ATROCITY - Die gottlosen Jahre

(Doppel-DVD) (Napalm/Edel) Viele Jahre haben ATROCITY an dieser DVD herumgeschraubt, aber unterm Strich haben sie alles richtig gemacht, denn „Die gottlosen Jahre“ ist ein hochinteressantes Dokument der Geschichte einer Band geworden, die vor allem eins niemals war: berechenbar. Man vergisst ja mitunter gerne, dass die Schwaben einst als Death-Metal-Band gestartet sind und somit zu den ersten deutschen Acts dieser Szene gehörten. Und gerade den wilden, frühen Jahren ist ein großer Teil der insgesamt dreistündigen Doku gewidmet, die man hier bestaunen kann. Zahlreiche Weggefährten kommen zu Wort, von Carcass über Kreator, Deicide, Morgoth und Entombed bis hin zu einigen Künstlern der Gothic-Szene, mit denen ATROCITY im Laufe ihrer Karriere zu tun hatten.

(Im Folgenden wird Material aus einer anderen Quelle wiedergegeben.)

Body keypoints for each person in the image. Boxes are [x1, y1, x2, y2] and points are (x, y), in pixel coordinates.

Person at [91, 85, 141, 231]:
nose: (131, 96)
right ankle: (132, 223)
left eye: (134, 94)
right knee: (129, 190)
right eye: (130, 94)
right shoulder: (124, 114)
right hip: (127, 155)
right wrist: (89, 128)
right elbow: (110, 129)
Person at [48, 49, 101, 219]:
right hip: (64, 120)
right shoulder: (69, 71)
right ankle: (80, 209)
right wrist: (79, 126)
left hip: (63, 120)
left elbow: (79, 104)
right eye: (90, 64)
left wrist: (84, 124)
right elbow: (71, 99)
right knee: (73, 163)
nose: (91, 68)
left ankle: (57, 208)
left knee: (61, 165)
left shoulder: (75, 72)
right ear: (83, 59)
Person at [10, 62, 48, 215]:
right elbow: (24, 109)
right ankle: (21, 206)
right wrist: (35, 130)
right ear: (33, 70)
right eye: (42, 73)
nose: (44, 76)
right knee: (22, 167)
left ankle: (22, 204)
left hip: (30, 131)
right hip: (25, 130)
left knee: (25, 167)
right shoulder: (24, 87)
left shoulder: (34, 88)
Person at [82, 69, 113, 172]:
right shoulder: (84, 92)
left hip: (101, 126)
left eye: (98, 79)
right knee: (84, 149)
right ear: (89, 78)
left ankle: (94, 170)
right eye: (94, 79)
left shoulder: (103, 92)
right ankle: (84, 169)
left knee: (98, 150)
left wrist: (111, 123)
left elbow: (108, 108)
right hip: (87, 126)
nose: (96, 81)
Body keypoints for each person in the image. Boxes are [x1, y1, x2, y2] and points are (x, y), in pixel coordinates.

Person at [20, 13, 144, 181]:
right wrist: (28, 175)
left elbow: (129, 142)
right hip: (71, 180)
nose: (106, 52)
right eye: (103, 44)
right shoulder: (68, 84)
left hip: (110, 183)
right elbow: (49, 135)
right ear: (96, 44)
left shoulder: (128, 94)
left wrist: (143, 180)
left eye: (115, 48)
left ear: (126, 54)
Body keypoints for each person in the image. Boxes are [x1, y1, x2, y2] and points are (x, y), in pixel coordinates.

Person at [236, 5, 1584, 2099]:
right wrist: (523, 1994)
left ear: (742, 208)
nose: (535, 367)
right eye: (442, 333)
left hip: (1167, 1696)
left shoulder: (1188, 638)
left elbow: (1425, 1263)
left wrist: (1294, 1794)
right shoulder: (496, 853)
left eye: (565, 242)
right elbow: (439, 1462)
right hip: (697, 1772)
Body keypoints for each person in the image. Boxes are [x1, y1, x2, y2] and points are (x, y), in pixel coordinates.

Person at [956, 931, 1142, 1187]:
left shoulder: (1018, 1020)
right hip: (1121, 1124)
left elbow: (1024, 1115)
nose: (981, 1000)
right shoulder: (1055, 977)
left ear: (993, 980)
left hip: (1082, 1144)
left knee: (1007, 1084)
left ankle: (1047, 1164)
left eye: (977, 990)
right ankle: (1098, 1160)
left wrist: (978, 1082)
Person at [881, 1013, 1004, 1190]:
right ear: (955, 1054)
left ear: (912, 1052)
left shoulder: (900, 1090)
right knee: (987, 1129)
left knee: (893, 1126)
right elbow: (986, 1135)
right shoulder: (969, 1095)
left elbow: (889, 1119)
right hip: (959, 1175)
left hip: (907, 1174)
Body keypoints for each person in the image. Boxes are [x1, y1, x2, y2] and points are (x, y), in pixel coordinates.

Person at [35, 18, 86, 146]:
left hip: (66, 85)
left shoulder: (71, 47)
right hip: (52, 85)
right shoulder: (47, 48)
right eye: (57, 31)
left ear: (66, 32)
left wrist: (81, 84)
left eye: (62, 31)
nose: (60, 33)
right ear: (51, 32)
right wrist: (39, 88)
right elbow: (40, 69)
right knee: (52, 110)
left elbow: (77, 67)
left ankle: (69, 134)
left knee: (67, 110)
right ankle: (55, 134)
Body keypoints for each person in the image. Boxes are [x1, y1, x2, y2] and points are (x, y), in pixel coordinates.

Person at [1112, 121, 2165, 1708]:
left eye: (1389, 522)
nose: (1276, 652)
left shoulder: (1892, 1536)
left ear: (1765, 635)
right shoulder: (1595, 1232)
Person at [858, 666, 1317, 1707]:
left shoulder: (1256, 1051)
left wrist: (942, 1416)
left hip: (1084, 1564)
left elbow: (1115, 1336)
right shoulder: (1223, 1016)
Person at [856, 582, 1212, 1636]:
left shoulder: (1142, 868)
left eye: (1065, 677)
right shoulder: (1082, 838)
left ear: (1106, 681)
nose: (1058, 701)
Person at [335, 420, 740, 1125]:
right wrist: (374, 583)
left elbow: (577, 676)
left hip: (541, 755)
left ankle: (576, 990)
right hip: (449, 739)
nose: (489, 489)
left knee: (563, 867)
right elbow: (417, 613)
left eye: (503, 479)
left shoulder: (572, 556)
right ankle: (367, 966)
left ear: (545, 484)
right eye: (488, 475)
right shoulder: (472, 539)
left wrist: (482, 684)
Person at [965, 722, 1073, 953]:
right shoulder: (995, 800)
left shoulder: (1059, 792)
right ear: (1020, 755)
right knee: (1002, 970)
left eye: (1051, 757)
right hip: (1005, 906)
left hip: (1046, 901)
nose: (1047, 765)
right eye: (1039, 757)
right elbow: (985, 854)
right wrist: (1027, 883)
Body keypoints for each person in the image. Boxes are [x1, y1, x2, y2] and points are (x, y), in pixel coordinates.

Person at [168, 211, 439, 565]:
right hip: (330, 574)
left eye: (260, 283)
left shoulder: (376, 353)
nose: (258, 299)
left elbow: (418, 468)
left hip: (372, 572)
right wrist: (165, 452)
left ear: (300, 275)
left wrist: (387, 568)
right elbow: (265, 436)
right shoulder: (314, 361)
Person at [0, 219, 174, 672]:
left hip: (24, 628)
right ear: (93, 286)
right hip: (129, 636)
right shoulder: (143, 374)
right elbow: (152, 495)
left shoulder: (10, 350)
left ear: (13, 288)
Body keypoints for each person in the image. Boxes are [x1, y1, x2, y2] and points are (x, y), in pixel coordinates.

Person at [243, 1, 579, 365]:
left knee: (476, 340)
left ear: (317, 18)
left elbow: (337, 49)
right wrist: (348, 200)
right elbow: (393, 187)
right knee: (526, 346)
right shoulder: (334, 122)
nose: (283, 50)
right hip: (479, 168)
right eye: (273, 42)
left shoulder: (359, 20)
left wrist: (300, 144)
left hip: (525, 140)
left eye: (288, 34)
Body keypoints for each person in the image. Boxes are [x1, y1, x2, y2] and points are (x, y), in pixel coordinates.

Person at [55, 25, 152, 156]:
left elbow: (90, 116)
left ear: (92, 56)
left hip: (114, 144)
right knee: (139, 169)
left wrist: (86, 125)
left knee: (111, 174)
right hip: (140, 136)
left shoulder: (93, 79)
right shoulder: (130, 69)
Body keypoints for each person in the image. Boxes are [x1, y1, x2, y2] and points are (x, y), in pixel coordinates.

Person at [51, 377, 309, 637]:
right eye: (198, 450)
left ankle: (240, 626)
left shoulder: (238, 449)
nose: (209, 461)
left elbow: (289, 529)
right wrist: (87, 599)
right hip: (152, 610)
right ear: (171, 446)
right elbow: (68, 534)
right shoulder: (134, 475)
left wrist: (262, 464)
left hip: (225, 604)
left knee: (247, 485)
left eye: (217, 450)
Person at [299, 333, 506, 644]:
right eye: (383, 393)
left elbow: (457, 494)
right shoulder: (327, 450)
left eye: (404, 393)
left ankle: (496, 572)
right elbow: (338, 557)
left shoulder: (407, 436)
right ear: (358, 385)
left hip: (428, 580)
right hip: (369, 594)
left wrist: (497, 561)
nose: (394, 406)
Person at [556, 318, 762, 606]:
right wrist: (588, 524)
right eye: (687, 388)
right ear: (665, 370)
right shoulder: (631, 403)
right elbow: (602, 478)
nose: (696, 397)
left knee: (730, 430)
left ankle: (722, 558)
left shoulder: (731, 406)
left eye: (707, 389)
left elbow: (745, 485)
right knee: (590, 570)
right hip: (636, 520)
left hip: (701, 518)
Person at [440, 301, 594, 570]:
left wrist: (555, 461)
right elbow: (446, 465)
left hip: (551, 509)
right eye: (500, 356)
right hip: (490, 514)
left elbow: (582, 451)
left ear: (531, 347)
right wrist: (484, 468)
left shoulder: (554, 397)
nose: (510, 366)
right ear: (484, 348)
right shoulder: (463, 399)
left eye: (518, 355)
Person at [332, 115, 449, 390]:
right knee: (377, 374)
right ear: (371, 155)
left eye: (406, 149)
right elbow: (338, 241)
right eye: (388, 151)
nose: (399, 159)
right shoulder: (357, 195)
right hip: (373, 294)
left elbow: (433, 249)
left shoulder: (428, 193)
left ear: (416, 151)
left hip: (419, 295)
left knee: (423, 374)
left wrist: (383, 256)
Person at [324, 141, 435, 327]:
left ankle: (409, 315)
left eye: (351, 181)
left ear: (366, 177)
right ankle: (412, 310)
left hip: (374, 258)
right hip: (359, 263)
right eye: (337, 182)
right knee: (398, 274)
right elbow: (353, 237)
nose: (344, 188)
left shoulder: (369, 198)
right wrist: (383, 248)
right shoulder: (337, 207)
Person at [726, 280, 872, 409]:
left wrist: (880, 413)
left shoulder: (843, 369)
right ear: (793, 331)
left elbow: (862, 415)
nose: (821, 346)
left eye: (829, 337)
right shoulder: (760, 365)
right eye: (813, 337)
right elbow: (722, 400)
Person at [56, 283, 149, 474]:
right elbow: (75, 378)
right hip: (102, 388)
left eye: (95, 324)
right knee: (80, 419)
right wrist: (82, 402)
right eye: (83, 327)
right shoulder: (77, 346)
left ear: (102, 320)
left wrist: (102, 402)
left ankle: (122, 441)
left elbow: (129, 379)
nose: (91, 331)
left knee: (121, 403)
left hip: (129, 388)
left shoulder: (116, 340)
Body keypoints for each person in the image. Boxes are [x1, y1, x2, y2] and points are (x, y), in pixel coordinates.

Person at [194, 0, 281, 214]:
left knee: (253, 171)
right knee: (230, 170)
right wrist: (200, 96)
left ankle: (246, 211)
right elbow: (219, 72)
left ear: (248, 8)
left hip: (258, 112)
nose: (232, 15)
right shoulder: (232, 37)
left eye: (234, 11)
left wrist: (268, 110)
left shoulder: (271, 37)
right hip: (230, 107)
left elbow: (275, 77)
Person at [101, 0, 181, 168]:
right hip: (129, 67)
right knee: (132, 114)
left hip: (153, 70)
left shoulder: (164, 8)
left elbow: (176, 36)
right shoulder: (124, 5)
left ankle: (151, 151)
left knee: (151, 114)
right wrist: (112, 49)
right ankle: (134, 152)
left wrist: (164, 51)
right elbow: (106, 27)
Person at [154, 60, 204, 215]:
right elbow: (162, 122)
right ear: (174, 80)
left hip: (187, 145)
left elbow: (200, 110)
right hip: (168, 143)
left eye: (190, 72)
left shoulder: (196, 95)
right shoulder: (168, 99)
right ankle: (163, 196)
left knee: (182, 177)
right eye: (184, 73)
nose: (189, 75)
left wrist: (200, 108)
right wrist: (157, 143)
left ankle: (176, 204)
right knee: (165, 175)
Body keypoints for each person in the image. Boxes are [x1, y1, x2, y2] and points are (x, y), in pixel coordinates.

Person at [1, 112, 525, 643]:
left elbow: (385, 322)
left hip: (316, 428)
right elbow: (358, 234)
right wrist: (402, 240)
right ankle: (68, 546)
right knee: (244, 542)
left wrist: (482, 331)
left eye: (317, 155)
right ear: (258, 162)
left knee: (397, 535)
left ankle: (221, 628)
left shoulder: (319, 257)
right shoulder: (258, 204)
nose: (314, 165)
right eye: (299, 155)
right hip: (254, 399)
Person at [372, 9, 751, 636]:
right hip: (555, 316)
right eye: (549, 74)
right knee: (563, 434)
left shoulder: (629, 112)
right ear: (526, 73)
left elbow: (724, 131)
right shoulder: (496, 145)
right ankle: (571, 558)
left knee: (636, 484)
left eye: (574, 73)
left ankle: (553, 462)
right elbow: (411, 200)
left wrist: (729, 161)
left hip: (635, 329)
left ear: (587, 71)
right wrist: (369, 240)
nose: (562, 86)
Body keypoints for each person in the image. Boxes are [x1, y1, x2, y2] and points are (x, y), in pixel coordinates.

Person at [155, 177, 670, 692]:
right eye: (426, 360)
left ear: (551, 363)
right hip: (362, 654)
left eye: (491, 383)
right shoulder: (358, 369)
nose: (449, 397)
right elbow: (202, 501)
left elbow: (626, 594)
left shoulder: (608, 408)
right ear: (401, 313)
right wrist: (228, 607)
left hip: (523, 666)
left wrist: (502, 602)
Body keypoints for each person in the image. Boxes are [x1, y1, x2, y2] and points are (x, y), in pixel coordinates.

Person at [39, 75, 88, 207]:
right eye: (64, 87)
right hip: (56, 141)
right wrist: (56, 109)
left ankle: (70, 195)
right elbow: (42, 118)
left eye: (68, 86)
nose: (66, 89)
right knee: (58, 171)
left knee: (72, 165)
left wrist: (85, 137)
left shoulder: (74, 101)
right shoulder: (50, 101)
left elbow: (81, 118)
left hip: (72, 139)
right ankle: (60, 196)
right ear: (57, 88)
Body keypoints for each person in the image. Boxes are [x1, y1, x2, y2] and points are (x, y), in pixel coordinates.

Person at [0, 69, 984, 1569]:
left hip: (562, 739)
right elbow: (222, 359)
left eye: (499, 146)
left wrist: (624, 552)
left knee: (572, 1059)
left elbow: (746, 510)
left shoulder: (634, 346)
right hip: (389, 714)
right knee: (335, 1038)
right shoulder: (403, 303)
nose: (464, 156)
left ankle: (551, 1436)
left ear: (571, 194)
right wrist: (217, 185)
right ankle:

Zudem äußern sich viele Musikjournalisten und Freunde der Band, und wir erfahren viel über Bombenanschläge, Polizeigewalt, verschreckte Diplomaten, radikale Christen und noch radikalere Tierschützer. Und über die Beweggründe, die hinter den zahlreichen musikalischen Richtungswechseln steckten. Denn wie sagt es doch jemand auf dieser DVD so schön: Normal war bei ATROCITY eigentlich wenig. Kaum eine Band hat ihren Sound öfter verändert und sich immer wieder an neue Ideen herangewagt - von denen sicherlich auch einige in die Hose gingen. Teil zwei dieser Doppel-DVD beinhaltet den Auftritt der Band auf dem Wacken Open Air 2010 und jede Menge Videos und Liveclips. Die komplette Vollbedienung also für den geneigten ATROCITY-Fan.